Cheverly Nature Park

Cheverly Nature Park and Quincy Run

Nature and History

Cheverly Nature Park, with its alternating ridges and ravines, provides cover for smaller animals and woodland birds. Pine and hardwood trees dominate, with chestnut oak being the most plentiful.

Mountain laurel is common and along with other shrubs, such as deerberry, blueberry, and pinxterbloom azalea, has recently filled in the shrub layer. Ground level vegetation includes locally rare Indian cucumber-root, Indian pipe, spotted wintergreen , ground pine and partridgeberry. The park is also the free- flowing headwaters of Quincy Run. English Ivy and Oriental Wisteria are the predominant invasive plants.

The land was once part of 500 acres granted in 1685 to James Cranford (d 1699). The property was called Cranford, His Adventure. Later misreadings changed the name to "Crawford's Adventure." That land eventually became Cheverly, Sections 7, 10, and 3A-4A, as well as the hospital land.

Cranford’s land was subdivided and went through several owners. When our Nature Park property was sold in 1849, two-thirds of the land was described as covered with “good oak wood.”

In 1900, Madison Whipple and others filed a plat for the Crawford's Adventure subdivision of 5 30.5-acre lots with a spring at the center of the tract. It appears that the subdivision remained unbuilt. 11 acres is now Cheverly Nature Park.

Crawford's Adventure subdivision with spring at the center of the tract, 1900. 11 acres is now Cheverly Nature Park.

The 1926 plat for Cheverly Section 7, which would have included the land now occupied by Cheverly Nature Park, featured a park surrounding Crawford’s Adventure Spring. By 1927 the spring area had been incorporated into Cheverly Section 10 and the Spring Park idea abandoned.

With the Great Depression, building in this section of Cheverly ceased. The 1938 aerial image shows areas cleared for planned roads, including the land bridge mentioned below.

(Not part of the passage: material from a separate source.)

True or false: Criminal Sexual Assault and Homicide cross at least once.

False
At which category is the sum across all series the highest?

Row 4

Reacting to plans for apartments on the property, the Town of Cheverly acquired the land for the Cheverly Nature Park between 1976 and 1979 . The latest acquisition dates from 2006.

Tour the Nature Park

Begin at the north end of Tremont Avenue. There is room to park on the east side of the street.

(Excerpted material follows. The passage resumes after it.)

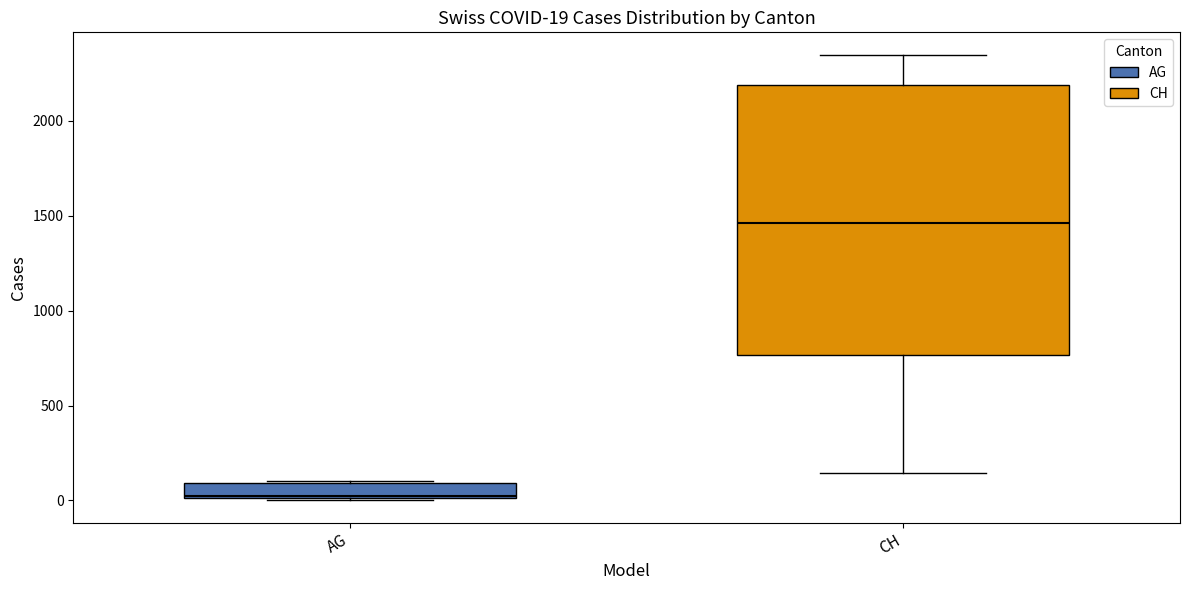

Comparing the boxes themselves (not the whiskers), which one is the tallest?

CH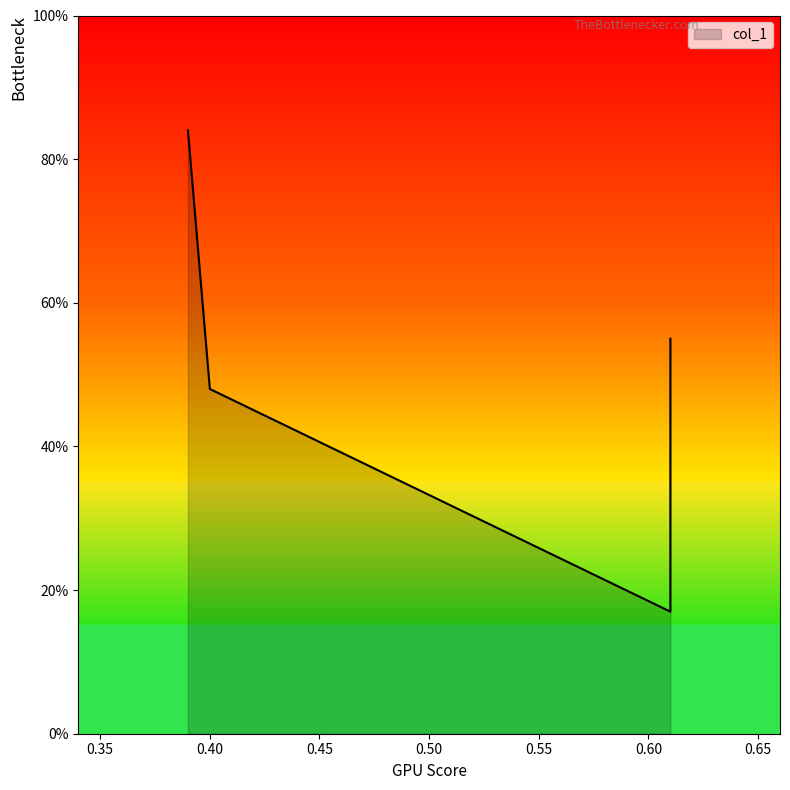

How many distinct data groups are displayed?

1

The sidewalk becomes a path through Cheverly Nature Park. Turn right at the blue plastic bridge. You will now be on a circular path that generally follows streets originally platted for Cheverly Section 7. You will walk through an open woods where chestnut oaks, mountain laurel, and American beech trees predominate. The path will take you downhill toward a subtributary of Quincy Run that receives runoff from Lockwood Road. If you choose to walk along the stream when it is watered you will notice that the water alternately flows underground and surfaces again. The stream course was platted as a road for Cheverly Section 7.

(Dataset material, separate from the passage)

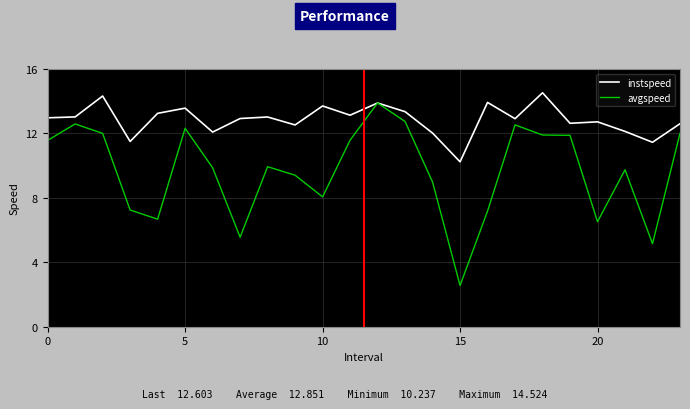

Is this an area chart (filled region under the line)?

No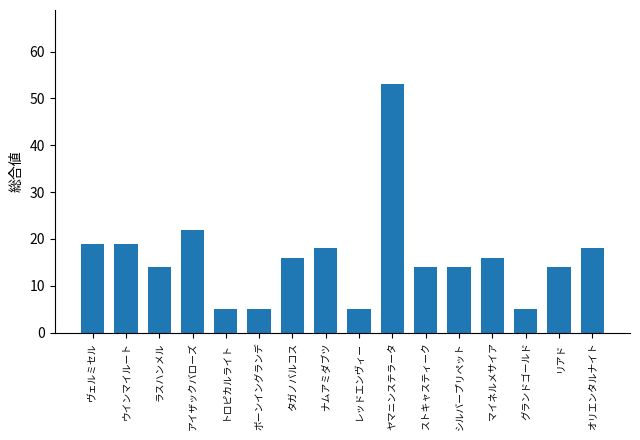

What is the average value?

16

Bear left to continue on the circular path. About where the ravine levels off, you may bushwhack down to the stream and Crawford’s Adventure Spring. This may be the only water you see.

Just north of the spring the stream again drops underground. Walking a few steps over sand and under a fallen tree you will arrive on a land bridge built to connect Spring Road, which had been platted for the 1901 Crawford’s Adventure subdivision, with the roads platted for Cheverly Section 7. In the stream bed you will see terra cotta pipes intended to put the stream under the planned road.

IMG_2891B terra cotta.jpg

Exploring Cheverly Nature Park, you may see ground pine, partridge berry, and Indian cucumber.

The stream, now the main branch of Quincy Run, continues northwest past the new Igbo Anglican Church site, to be piped under the Baltimore Washington Parkway on/off ramp and the parkway itself. If you cross the ramp you will see a short open stretch of Quincy Run in a grove.

Quincy Run continues west of the Baltimore-Washington Parkway behind the properties along Landover Road and Newton. You may see its course at 58th place, although the stream is piped until it leaves the Town of Cheverly.